Ever so often you get a record so cool, it’s almost worth putting up with the lame copy protection scheme to listen to it. Ima Robot’s eponymous album falls firmly in that category, with a fast, clever upbeat post-punk sound and a proprietary player that wants to modify your computer before you can listen, assuming you have the authority to make the mods it wants. Welcome to the 21st century, where even unknown bands want to take over your computer.
Let’s start with the sound. Ima Robot tunes in one notch on the punk side of power pop, with clear vocals, tight guitar and synth work and blessedly audible and intelligent lyrics. Yeah, Ima Robot is worried about war and politics and all that junk, but politics never stand in the way of clever sounds. Lead track “Dynomite” takes a few old nursery tunes and brushes them up until you can’t recognize them, and it’s not until you’re getting that first blush of dance floor sweat that you see what they’ve tricked you into. They keep pounding out the semi-hits through the second cut “Song #1” to “A is For Action,” at which point a few slower songs appear, showing us that the “Power Ballad” is NOT restricted to large-haired metal bands. Short and to the point, this band has the potential to blast out of obscurity and appear on MTV, if anyone still pays attention to that channel anymore. But be warned, all of this presupposes you can get the stupid disc to play.

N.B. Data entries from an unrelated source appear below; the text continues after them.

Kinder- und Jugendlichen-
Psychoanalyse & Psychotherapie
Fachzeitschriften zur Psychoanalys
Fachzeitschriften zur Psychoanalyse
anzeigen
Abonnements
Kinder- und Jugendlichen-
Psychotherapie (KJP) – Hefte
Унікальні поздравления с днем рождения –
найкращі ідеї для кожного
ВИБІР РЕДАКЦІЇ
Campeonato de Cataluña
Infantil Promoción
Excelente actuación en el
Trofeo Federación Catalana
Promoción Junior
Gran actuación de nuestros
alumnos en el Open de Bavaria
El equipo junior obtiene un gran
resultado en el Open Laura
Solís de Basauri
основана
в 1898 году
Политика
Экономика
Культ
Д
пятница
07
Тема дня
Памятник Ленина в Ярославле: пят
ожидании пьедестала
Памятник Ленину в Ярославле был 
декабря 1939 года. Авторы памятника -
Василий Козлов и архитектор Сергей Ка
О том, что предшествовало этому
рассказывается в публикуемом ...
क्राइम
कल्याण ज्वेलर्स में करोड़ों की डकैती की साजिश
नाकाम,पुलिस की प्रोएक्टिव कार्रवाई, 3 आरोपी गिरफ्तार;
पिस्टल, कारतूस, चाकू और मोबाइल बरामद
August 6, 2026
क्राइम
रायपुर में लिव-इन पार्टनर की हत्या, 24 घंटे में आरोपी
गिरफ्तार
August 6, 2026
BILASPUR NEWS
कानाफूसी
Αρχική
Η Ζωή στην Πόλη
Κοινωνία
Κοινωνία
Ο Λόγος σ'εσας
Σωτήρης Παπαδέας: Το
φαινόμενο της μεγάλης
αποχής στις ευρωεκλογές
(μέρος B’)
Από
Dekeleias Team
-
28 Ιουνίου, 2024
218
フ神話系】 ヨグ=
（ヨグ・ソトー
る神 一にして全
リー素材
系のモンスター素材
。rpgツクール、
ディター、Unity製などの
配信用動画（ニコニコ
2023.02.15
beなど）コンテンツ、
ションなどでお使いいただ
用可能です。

Listening to this album on your computer requires a proprietary Ima Robot player AND administrator rights, which means workplace listening is severely curtailed. Does your IT department trust you to fiddle with your registry? If not, pass on this record, because the disc casually drops a hint that it must “Update a few files” on your system before you can listen. I do complicated, horrid things to computers, and don’t appreciate unexplained software installs and removals. It’s too easy to do collateral damage, and NOT appreciated. While this easy-to-work-around protection may slow the casual copier, it’s a well-known system any 8 year old can crack, and will do more to piss off potential fans than return revenue to Ima Robot. Yeah, there’s a vague warning on the back of the disc indicating “playback problems on some equipment,” but you’re on your own to sort that out, and they do NOT say just what is required to listen to this album. Even if you seek this disc out, which I recommend, you may never hear it, which is a shame. My advice: keep your receipt.